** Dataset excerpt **
---+---

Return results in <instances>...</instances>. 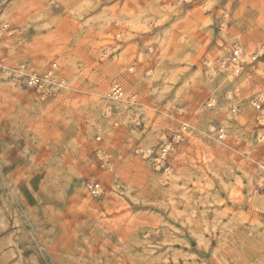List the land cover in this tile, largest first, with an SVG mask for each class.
<instances>
[{
    "label": "clouds",
    "instance_id": "clouds-1",
    "mask_svg": "<svg viewBox=\"0 0 264 264\" xmlns=\"http://www.w3.org/2000/svg\"><path fill=\"white\" fill-rule=\"evenodd\" d=\"M0 264H264V0H0Z\"/></svg>",
    "mask_w": 264,
    "mask_h": 264
}]
</instances>
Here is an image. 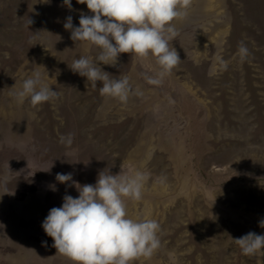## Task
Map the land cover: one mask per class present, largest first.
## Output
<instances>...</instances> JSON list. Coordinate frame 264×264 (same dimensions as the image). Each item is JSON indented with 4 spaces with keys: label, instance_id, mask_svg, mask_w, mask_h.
<instances>
[{
    "label": "rangeland",
    "instance_id": "obj_1",
    "mask_svg": "<svg viewBox=\"0 0 264 264\" xmlns=\"http://www.w3.org/2000/svg\"><path fill=\"white\" fill-rule=\"evenodd\" d=\"M186 12L172 22L177 35L169 42L181 61L150 85L144 76L160 71L155 57L122 53L105 65L98 47L70 38L66 18L79 26L81 13L92 15L86 4L0 0V187L52 209L79 195L57 173L94 185L103 170L140 171L142 198L126 199L127 213L155 219L160 246L134 264H264V249L246 256L234 241L264 235V0H189ZM52 40L66 42L69 56L52 54ZM241 42L249 53L243 60ZM80 56L112 79L127 75L142 95L127 103L101 96L102 82L93 87L70 69ZM34 71L58 98L35 107L17 101ZM22 116L30 119L19 132L25 139L7 129L5 137L2 120L12 128ZM68 133L70 146L60 142Z\"/></svg>",
    "mask_w": 264,
    "mask_h": 264
},
{
    "label": "clouds",
    "instance_id": "obj_2",
    "mask_svg": "<svg viewBox=\"0 0 264 264\" xmlns=\"http://www.w3.org/2000/svg\"><path fill=\"white\" fill-rule=\"evenodd\" d=\"M77 2L86 4L92 15L81 13L79 26H74L72 16H68L64 28L70 30L74 42L98 47L97 61L115 66L122 53L140 58L151 55L160 71L156 76H144L150 85L161 84L163 77L181 61L176 48L170 47L169 42L177 35L172 22L187 14L189 0ZM63 6L71 9L72 0H63ZM238 54L242 60L249 54L243 42L238 47ZM220 62L227 66L223 60ZM69 67L74 73L86 77L93 87L98 81L102 82L101 96L127 103L130 95H142L132 88L127 75L112 79L87 56L74 59ZM14 96L20 103L29 99L35 107L58 98V92L45 82L40 71H34L23 80ZM60 142L70 146L73 134H62ZM146 179L140 171L133 176H123L103 170L94 185H81L73 180L72 173H57L56 180L71 182L79 195L75 198L65 195L62 205L50 209L43 221L42 227L53 239V247L73 264H134L141 257H151L160 246V224L151 218L138 220L129 217L126 205V199L138 201L142 198ZM260 226L264 227V221ZM234 241L246 256L264 249V235L255 232Z\"/></svg>",
    "mask_w": 264,
    "mask_h": 264
},
{
    "label": "water",
    "instance_id": "obj_3",
    "mask_svg": "<svg viewBox=\"0 0 264 264\" xmlns=\"http://www.w3.org/2000/svg\"><path fill=\"white\" fill-rule=\"evenodd\" d=\"M197 8L199 12L200 6ZM47 43L52 54L69 56L70 46L63 40H52ZM19 118L12 128L2 120L4 136L11 137L10 134H5L7 129L12 135L14 132L16 138L25 139V135L19 132L26 128L30 119L28 116ZM71 196L76 197L75 194ZM49 211L50 207L45 206L40 199L21 200L7 195L0 187V245H7L4 252L0 251V264H73L67 257L59 254L53 245L48 246L51 245L50 240L45 236L47 234H44L46 232L42 223ZM167 258L170 261L173 259L169 254Z\"/></svg>",
    "mask_w": 264,
    "mask_h": 264
}]
</instances>
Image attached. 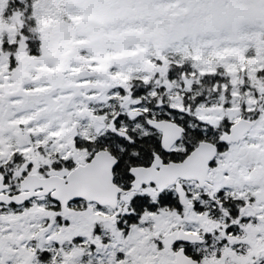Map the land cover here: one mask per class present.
Wrapping results in <instances>:
<instances>
[{
	"label": "snow or ice",
	"instance_id": "1",
	"mask_svg": "<svg viewBox=\"0 0 264 264\" xmlns=\"http://www.w3.org/2000/svg\"><path fill=\"white\" fill-rule=\"evenodd\" d=\"M0 264H264V0H0Z\"/></svg>",
	"mask_w": 264,
	"mask_h": 264
}]
</instances>
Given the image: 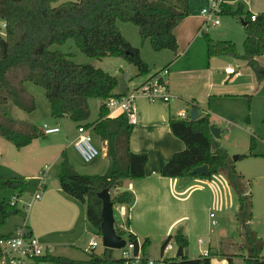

---+---

** WHAT IS NEEDED **
Find each line in the records above that contains the string "label" and copy those lines. Case counts.

** ANSWER TO THE TASK **
    "label": "clouds",
<instances>...</instances> JSON list. Coordinate frame 264×264 (same dimensions as the image). Each item is JSON indented with 4 spaces with keys: label, instance_id, mask_svg, mask_w, mask_h.
    "label": "rangeland",
    "label": "clouds",
    "label": "water",
	"label": "snow or ice",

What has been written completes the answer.